Tuesday, February 5, 2013

All about teapots


FKIN - Fort Kochi, India

Traveling for me is a fancy. It beats me when I try to think of the reasons behind a few of my capricious trips, like travelling solo to Maharashtra chasing a sunset at a particular beach. Like this, there have been a lot of little things that make me want to travel, just for that small experience and to discover what’s around it.

It was something similar that drew me to Fort Kochi. A picture of a teapot, taken by one of my friends at a café, also called The Teapot. And so one day, the teapots beckoned. I packed my bags and a friend and set off. Felt sorry for him though, he had to put up with my click happy mind and rubbernecked mindlessness.

The teapot is a small café with a charming atmosphere and a warm attic/upper deck seating overlooking part of the café below. Decorated with teapots in cabinets, teapots on the wall shelves, teapot lampshades and even a few, teapots, strung on a wire and hung across the door.
All this over white and yellow pastel colored interiors make it look like a house from a Mediterranean port town. Like as if the earth beneath it it broke off coastal europe and drifted across the seas until it was washed ashore here in Kerala.

The food is mainly continental with some Malabar touches to the menu. But it is the warm ambiance of the café that really makes you let out a satisfactory hmmm as you settle down. One that makes you want to put your feet up, retrieve the old hard-bound from the rucksack, let out a sigh of relief, sip tea and discover the book while you nibble toast and marmalade.

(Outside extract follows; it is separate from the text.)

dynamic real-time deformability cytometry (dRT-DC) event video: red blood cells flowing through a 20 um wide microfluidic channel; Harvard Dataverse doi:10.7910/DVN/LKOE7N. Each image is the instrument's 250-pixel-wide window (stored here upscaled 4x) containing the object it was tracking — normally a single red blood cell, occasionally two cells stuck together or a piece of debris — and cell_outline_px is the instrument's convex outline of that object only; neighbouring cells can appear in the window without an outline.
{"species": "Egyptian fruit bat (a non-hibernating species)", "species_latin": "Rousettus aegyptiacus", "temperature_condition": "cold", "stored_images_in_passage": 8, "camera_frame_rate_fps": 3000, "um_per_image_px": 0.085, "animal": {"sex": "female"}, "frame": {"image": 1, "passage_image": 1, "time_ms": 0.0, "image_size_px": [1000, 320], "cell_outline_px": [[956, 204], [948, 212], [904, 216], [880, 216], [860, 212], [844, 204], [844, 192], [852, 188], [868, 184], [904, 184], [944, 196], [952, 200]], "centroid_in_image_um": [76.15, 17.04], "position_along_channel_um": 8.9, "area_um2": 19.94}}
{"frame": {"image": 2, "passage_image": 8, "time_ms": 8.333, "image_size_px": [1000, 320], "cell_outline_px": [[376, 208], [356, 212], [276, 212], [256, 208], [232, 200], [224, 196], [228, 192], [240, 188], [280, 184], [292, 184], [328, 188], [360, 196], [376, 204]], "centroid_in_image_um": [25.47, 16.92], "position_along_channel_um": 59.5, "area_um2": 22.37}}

The tiny idyllic island of Fort Kochi itself is like a salad bowl of jalapenos, little prawns and pineapple tossed in olive oil over a low flame, garnished with coconut and served on a plantain leaf. For dessert, it is an assortment of fresh muffins and blueberry cheese cake.

The journey: getting there and away from Bangalore is straightforward. Take an overnight train to Ernakulam, bus to the fort jetty, ferry across the harbor and vice versa.
Fort Kochi is a boat ride across the harbor from Cochin, past big ships, the docks and its many cranes rising up to a new day, a few fishing vessels bound out to sea or chugging into the fisherman's' wharf.
There is also an international airport and decent roads connecting FK and the rest of India.

As you walk out of the jetty, there is a striking change in atmosphere compared to mainland Kerala. The lazy sun warms up the streets and its many little buildings from another time are dipped in Portuguese sauce.
What you also notice is a large number of foreign travelers who seem so much at home here, that sometimes you start to think you are the foreigner. They chat away over tea, stroll on the streets, feel the wind by the sea and shop in a way that makes it look like their neighborhood Sunday market.

Fort Kochi for me is five distinct parts.
The river road on the east with numerous spice trading houses and connecting the 3 jetties. It meanders through the old town between household spice trading shops, colorful windows, pretty houses, smell of cinnamon and cardamom and inquisitive locals.

The beach promenade on the west, from the Chinese Fishing Nets to the fort.
Foot path along the seaside to take a long walk, park benches to sit and enjoy the view of the sea and the sunset. Many restaurants serving fish & the Dutch Cemetry.

Then the many boutique hotels, cafés and galleries around St. Francis Church, most of them on Peter Celli Street and Princess Street, theatres with dance performances.

Food is another biggie in Fort Kochi. Cafés serving feel good continental food, open air dining and abundant candle lit tables at dusk and into the night. Teapot, Café Vasco & Loafer’s corner are some good places to eat, read or just chat away, leisurely.

Finally the Jew Town is a country of its own, nice place to visit, with its one of a kind synagogue, nice locals and a small colorful market place.

Then the rest of the gods own country and its signature smell of Kerala air that binds all these places together.

Discovering Fort Kochi is best done slowly - and because all the interesting places are huddled together like a tiny board game or a map from a kindergartner. Getting around is smooth as well, just rent a bike, get to a place you want to visit, park it and stroll lazily.

Fort Kochi is a world of it's own. A nice relaxing little addition to your vacation in India, or for a simple carefree weekend break.